We enter the space with McK jamming to some tunes; behind them are strips of fabric that will
later be used to project media clips and interviews about this elusive topic they call ‘Lesbian
Dance Theory’
. Despite the work being in a speaker - listener lecture style, McK made us feel
very comfortable in the space with their honesty and vulnerability. So much so that when
commenting on their nerves talking in front of a larger group, one audience member responded
with “you’re crushing it!”. Instead of giving us a clear definition of this theory, McK concluded
the presentation with an outrageously queer and freeing dance. One that gave more clarity than
any academic answer could when asked the question “what the f*** is lesbian dance theory?”.

The Shape of a Day
was a feast of subtlety, fluidity and synchronicity. Bidault and Arnolds’s
performance beautifully encapsulated the intimacy of a couple supporting one another through
trial and decay. Compared to the choreography, the costume and lighting of this work felt like an
afterthought. This hindered the piece as the all black pedestrian clothing along with the dark
lighting design made it difficult to follow some of the movements.

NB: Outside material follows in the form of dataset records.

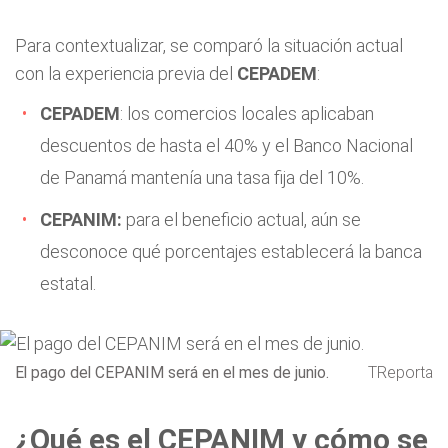
Para contextualizar, se comparó la situación actual
con la experiencia previa del
CEPADEM
:
CEPADEM
: los comercios locales aplicaban
descuentos de hasta el 40% y el Banco Nacional
de Panamá mantenía una tasa fija del 10%.
CEPANIM:
para el beneficio actual, aún se
desconoce qué porcentajes establecerá la banca
estatal.
El pago del CEPANIM será en el mes de junio.
TReporta
¿Qué es el CEPANIM y cómo se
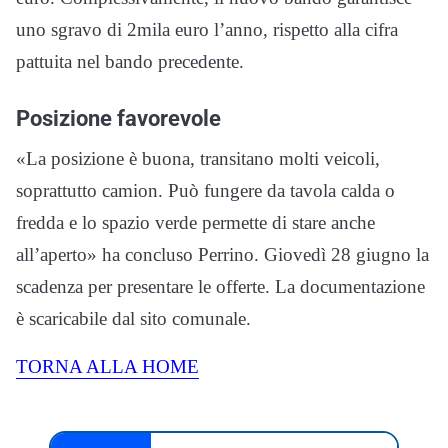
uno sgravo di 2mila euro l’anno, rispetto alla cifra
pattuita nel bando precedente.
Posizione favorevole
«La posizione è buona, transitano molti veicoli,
soprattutto camion. Può fungere da tavola calda o
fredda e lo spazio verde permette di stare anche
all’aperto» ha concluso Perrino. Giovedì 28 giugno la
scadenza per presentare le offerte. La documentazione
è scaricabile dal sito comunale.
TORNA ALLA HOME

Moreso a piece of theatre than dance, Wall of Babel discussed the realities of communication in
our linguistically diverse world. Three performers were directed by 2 narrators, translated by an
overhead projector operator and serenaded by a live vocalist and bassist. The sinuosity Kentoni
achieved through the interaction of these characters is therefore no small feat. The piece is
densely layered, so much so that as I write, I continue to find more tidbits and clever details
buried within the performance. The childlike innocence and naivety of the personas onstage
easily carried me through the emotional journey of this work.

Liam Woodvine

This Resolution programme put human behaviours under the theatrical microscope, exploring aspects of sexuality, intimacy, communication and much else besides.

In Lesbian Dance Theory, Loren McK’s performance took the style of a TEDx lecture albeit with script read from her mobile ‘phone, breaking off at strategic points for some talking heads (and one headless voice) to give their views, including responding to a hilarious clip from a female YouTuber asking, “WTF is Lesbian Dance Theory”? When McK confessed to having junked a chunk of their text the evening before, it suggested a work not yet finished: they were certainly more confident as a dancer (in a brief clubland finale) than a lecturer, acknowledging nervousness and a “claggy throat”. A performance that could have appeared amateurish was both endearing and thought-provoking. Film of Loïe Fuller and her swirling skirts was an unexpected bonus.

In The Shape of a Day, Edd Arnold and Bea Bidault began in a floor-based duet, danced in separated unison, and ended in a tight clinch. The degree of intimacy between the pair grew through the piece. Momentary glimpses of narrative punctuated an otherwise abstract work, including the simulation of a train journey and Arnold’s shaking body suggesting illness. This pure dance was performed with maturity.

There were moments in Nefali Kentoni’sWall of Babel where I laughed out loud. Combining set and lighting in that ubiquitous pre-PowerPoint artefact, the Overhead Projector, was an inventive stroke of genius that underpinned another thoughtful piece, about language, delivered in a fragmented narrative that ranged from mutual tongue-touching (“not in a sexual way”) to wartime violence acted out in the playground. It needed an edit but there were enough ideas in this clever piece to suggest a strong potential future for Kentoni and her team of dancers, musicians, narrators; not forgetting the OP operator. A rare – if not unique – credit in contemporary dance!